1875 painting by Pierre-Auguste Renoir

The Grands Boulevards (Les Grands Boulevards) is an oil on canvas painting by Pierre-Auguste Renoir, painted in 1875. The painting illustrates a busy Paris boulevard, showing the effects of industrialisation and Haussmannisation. The image is housed at the Philadelphia Museum of Art. It is considered Renoir's most famous view of Paris.

== Background ==
Many of the great Impressionists were inspired by the vibrant, urban scenes of Paris. In the 1850s and 1860s, Paris was transformed into a modern metropolis by the urban planner, Georges-Eugène Haussmann. His massive urban renewal of the city resulted in a new layout dominated by wide boulevards, lined with uniform stone buildings, and open park spaces, which is still evident today. Renoir's painting The Grands Boulevards depicts one of the city's newest and most fashionable districts, where middle-class Parisian society would stroll at leisure.

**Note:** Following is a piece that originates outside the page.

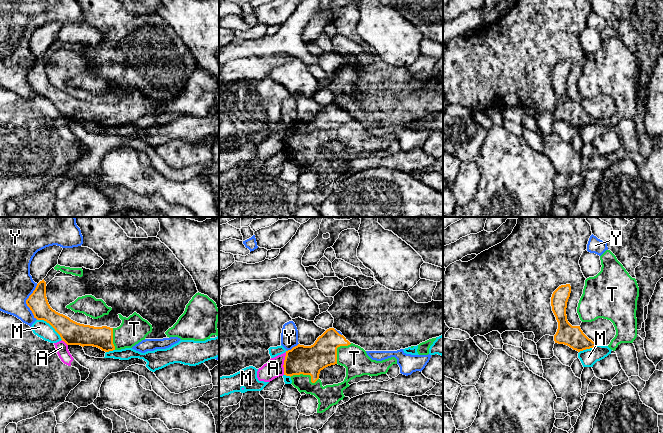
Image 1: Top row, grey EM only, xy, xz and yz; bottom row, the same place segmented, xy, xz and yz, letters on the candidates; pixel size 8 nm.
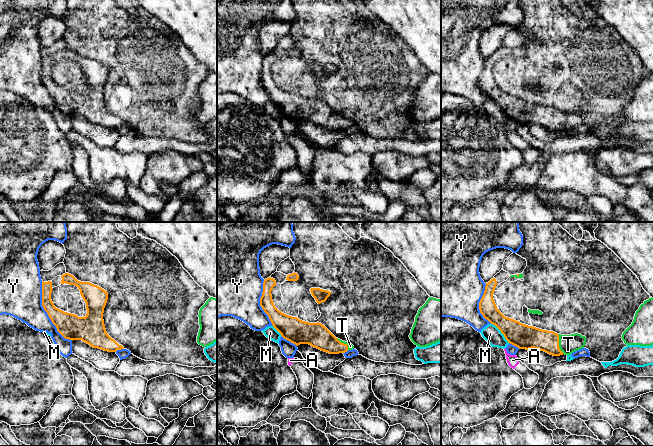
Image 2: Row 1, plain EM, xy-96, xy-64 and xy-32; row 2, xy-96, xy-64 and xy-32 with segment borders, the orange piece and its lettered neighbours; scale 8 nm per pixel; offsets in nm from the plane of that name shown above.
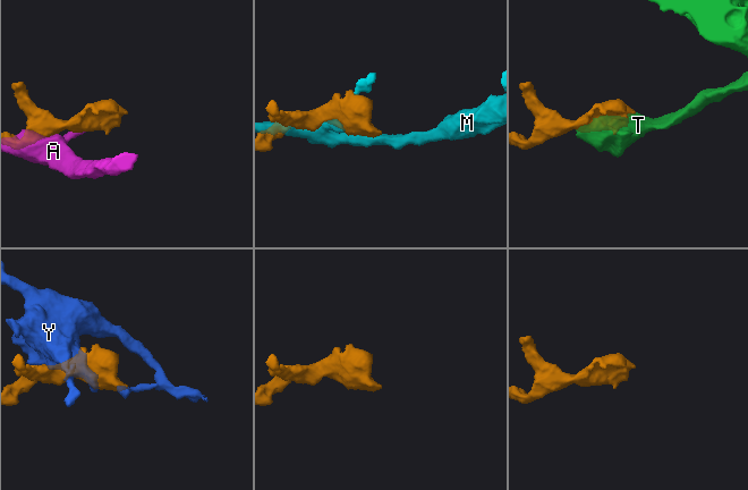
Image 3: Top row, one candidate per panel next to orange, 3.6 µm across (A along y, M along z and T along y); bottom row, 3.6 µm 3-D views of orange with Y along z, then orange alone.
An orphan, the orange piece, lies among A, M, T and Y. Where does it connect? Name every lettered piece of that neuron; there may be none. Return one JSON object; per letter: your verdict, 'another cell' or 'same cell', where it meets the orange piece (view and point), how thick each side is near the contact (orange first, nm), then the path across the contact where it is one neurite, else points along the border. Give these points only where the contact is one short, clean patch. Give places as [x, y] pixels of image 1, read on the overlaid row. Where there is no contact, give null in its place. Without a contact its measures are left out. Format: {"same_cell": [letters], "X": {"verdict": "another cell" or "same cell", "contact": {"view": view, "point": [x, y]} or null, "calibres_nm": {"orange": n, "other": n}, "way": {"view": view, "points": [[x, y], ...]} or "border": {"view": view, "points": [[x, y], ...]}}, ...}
{"same_cell": ["T"], "A": {"verdict": "another cell", "contact": {"view": "xz", "point": [284, 363]}, "calibres_nm": {"orange": 240, "other": 150}}, "M": {"verdict": "another cell", "contact": {"view": "xy", "point": [51, 325]}, "calibres_nm": {"orange": 190, "other": 140}}, "T": {"verdict": "same cell", "contact": {"view": "xz", "point": [306, 374]}, "calibres_nm": {"orange": 240, "other": 170}}, "Y": {"verdict": "another cell", "contact": {"view": "xy", "point": [26, 302]}, "calibres_nm": {"orange": 160, "other": 280}}}

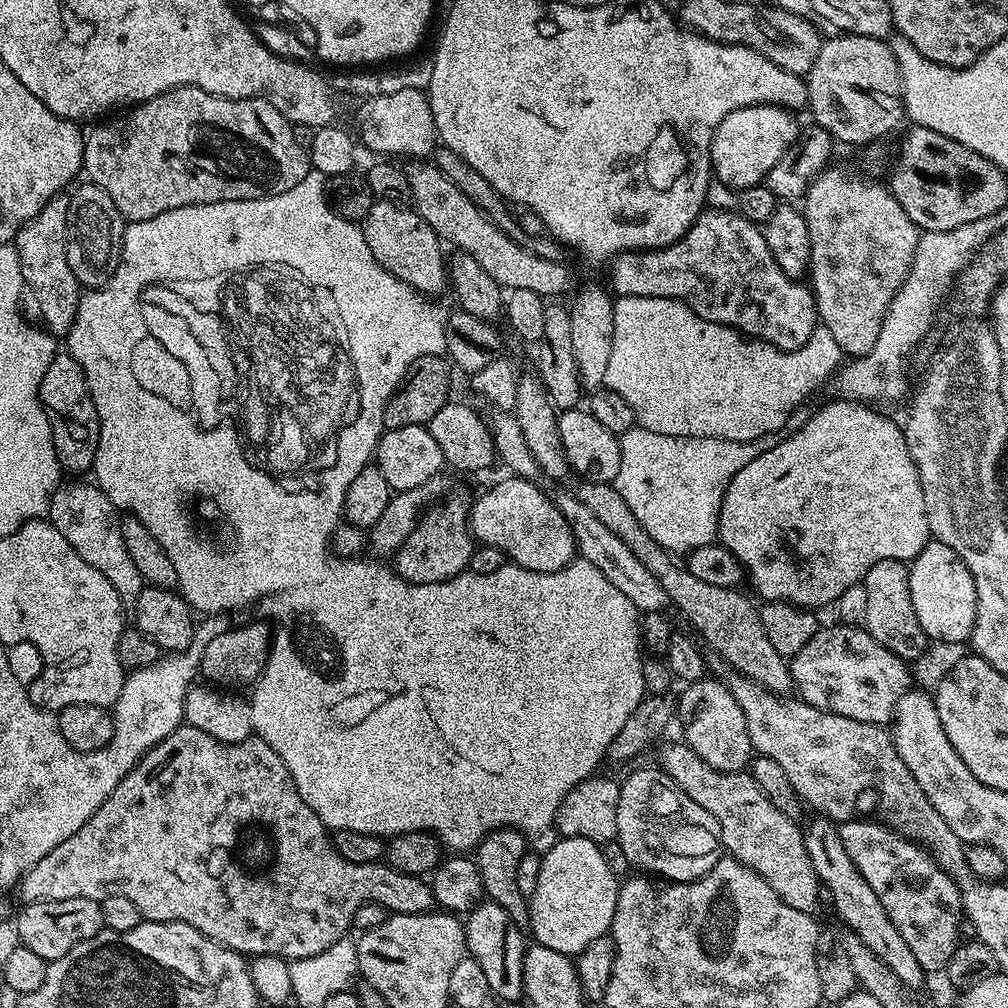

Renoir moved to Paris at the age of four, when his family moved there from the town of Limoges. He spent a large part of his life living there and loved the city dearly, stating, "In the streets of Paris I felt at home."

== Description ==

Renoir's The Grands Boulevards illustrates Haussman's renovation of Paris by depicting the wide, paved street and the large concrete building to the right of the painting. The boulevard is teeming with life; not only does the painting illustrate all classes, but it emphasises the flâneurs. Renoir's emphasis moves away from the human figure and towards the lighting's effect on the image. The painting shows the clothes worn by the people on the boulevard in detail, from which their social class can be inferred, but their individuality is hidden because Renoir chooses not to show any details of their faces. Instead, his focus is on the effect of sunshine on the buildings and trees. The painting shows great detail in the shadows created by the sun shining on the trees, the shadows created by the people, and the shadow of the horse-drawn carriage. Throughout the painting it is evident that Renoir was influenced by Impressionism. The characteristics of Impressionism that can be seen in Renoir's work are short brush strokes and a seemingly out of focus view.